[Task details]
Copy every record exactly, leaving the pictures out.

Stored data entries
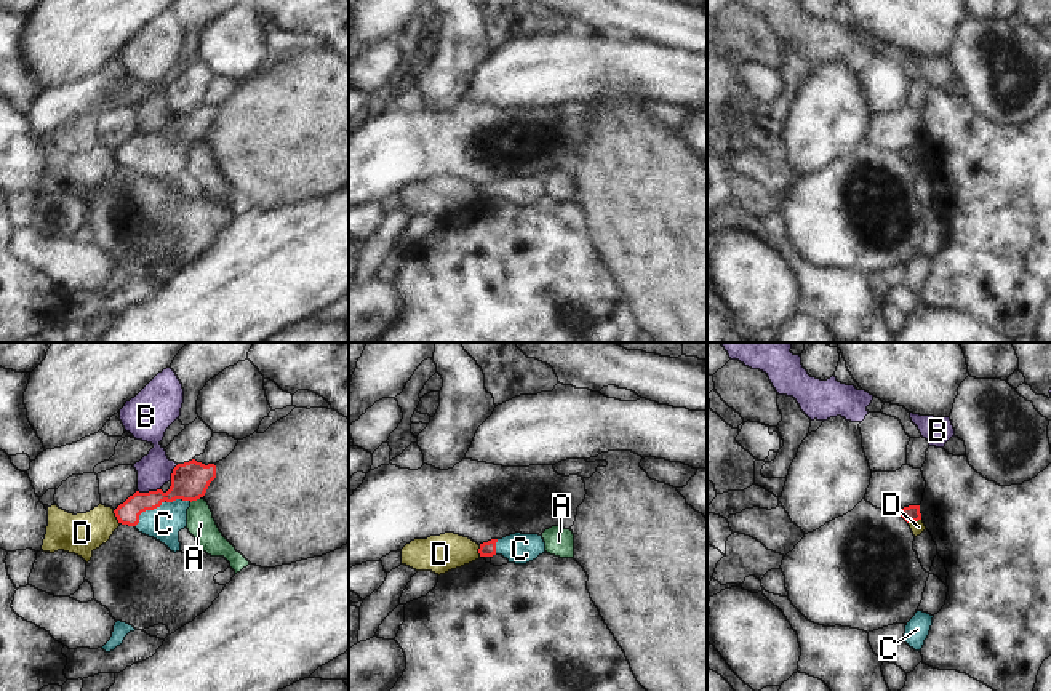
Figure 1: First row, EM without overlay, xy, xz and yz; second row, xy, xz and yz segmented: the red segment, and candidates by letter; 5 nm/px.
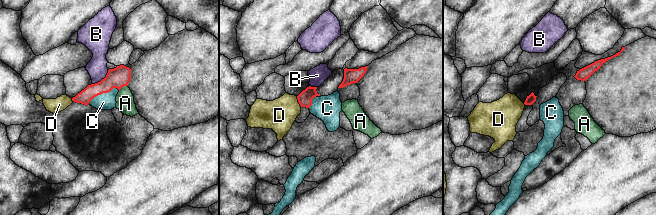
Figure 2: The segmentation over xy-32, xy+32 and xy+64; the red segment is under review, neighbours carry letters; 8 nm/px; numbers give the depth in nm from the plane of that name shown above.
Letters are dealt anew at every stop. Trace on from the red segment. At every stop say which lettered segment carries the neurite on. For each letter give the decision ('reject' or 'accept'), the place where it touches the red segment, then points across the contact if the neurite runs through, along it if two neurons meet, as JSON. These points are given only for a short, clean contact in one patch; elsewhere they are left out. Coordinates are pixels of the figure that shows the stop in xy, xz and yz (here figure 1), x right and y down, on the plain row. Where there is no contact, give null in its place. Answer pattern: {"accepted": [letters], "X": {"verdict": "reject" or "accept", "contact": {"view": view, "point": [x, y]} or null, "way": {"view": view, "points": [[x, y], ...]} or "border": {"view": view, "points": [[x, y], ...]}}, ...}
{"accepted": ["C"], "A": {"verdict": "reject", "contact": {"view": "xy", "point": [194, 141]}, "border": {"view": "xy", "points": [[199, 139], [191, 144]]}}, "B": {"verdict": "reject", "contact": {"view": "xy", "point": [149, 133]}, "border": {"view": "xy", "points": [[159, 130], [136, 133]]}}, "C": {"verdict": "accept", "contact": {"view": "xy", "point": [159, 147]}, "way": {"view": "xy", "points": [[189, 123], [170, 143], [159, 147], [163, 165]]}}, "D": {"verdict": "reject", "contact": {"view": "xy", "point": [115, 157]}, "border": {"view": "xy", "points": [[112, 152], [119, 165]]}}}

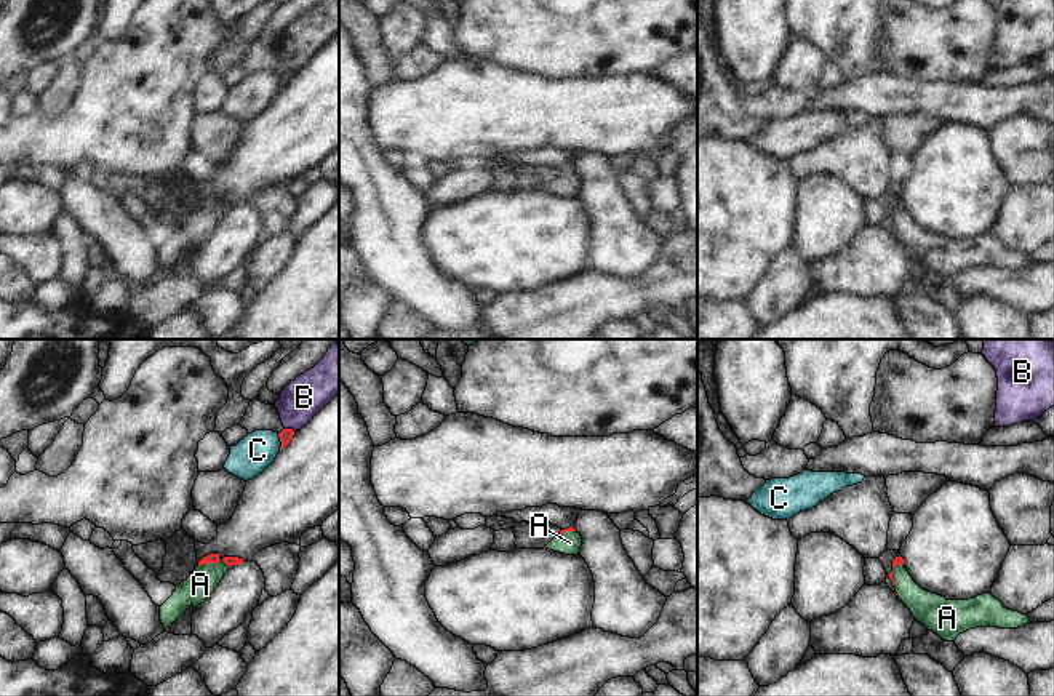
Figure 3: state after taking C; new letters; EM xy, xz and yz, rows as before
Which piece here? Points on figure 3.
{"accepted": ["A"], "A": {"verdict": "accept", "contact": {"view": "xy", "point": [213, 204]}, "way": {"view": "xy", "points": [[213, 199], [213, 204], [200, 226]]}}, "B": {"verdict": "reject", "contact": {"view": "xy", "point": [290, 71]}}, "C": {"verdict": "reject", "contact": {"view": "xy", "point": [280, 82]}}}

[Written response]
Figure 1: First row, EM without overlay, xy, xz and yz; second row, xy, xz and yz segmented: the red segment, and candidates by letter; 5 nm/px.
Figure 2: The segmentation over xy-32, xy+32 and xy+64; the red segment is under review, neighbours carry letters; 8 nm/px; numbers give the depth in nm from the plane of that name shown above.
Letters are dealt anew at every stop. Trace on from the red segment. At every stop say which lettered segment carries the neurite on. For each letter give the decision ('reject' or 'accept'), the place where it touches the red segment, then points across the contact if the neurite runs through, along it if two neurons meet, as JSON. These points are given only for a short, clean contact in one patch; elsewhere they are left out. Coordinates are pixels of the figure that shows the stop in xy, xz and yz (here figure 1), x right and y down, on the plain row. Where there is no contact, give null in its place. Answer pattern: {"accepted": [letters], "X": {"verdict": "reject" or "accept", "contact": {"view": view, "point": [x, y]} or null, "way": {"view": view, "points": [[x, y], ...]} or "border": {"view": view, "points": [[x, y], ...]}}, ...}
{"accepted": ["C"], "A": {"verdict": "reject", "contact": {"view": "xy", "point": [194, 141]}, "border": {"view": "xy", "points": [[199, 139], [191, 144]]}}, "B": {"verdict": "reject", "contact": {"view": "xy", "point": [149, 133]}, "border": {"view": "xy", "points": [[159, 130], [136, 133]]}}, "C": {"verdict": "accept", "contact": {"view": "xy", "point": [159, 147]}, "way": {"view": "xy", "points": [[189, 123], [170, 143], [159, 147], [163, 165]]}}, "D": {"verdict": "reject", "contact": {"view": "xy", "point": [115, 157]}, "border": {"view": "xy", "points": [[112, 152], [119, 165]]}}}

Figure 3: state after taking C; new letters; EM xy, xz and yz, rows as before
Which piece here? Points on figure 3.
{"accepted": ["A"], "A": {"verdict": "accept", "contact": {"view": "xy", "point": [213, 204]}, "way": {"view": "xy", "points": [[213, 199], [213, 204], [200, 226]]}}, "B": {"verdict": "reject", "contact": {"view": "xy", "point": [290, 71]}}, "C": {"verdict": "reject", "contact": {"view": "xy", "point": [280, 82]}}}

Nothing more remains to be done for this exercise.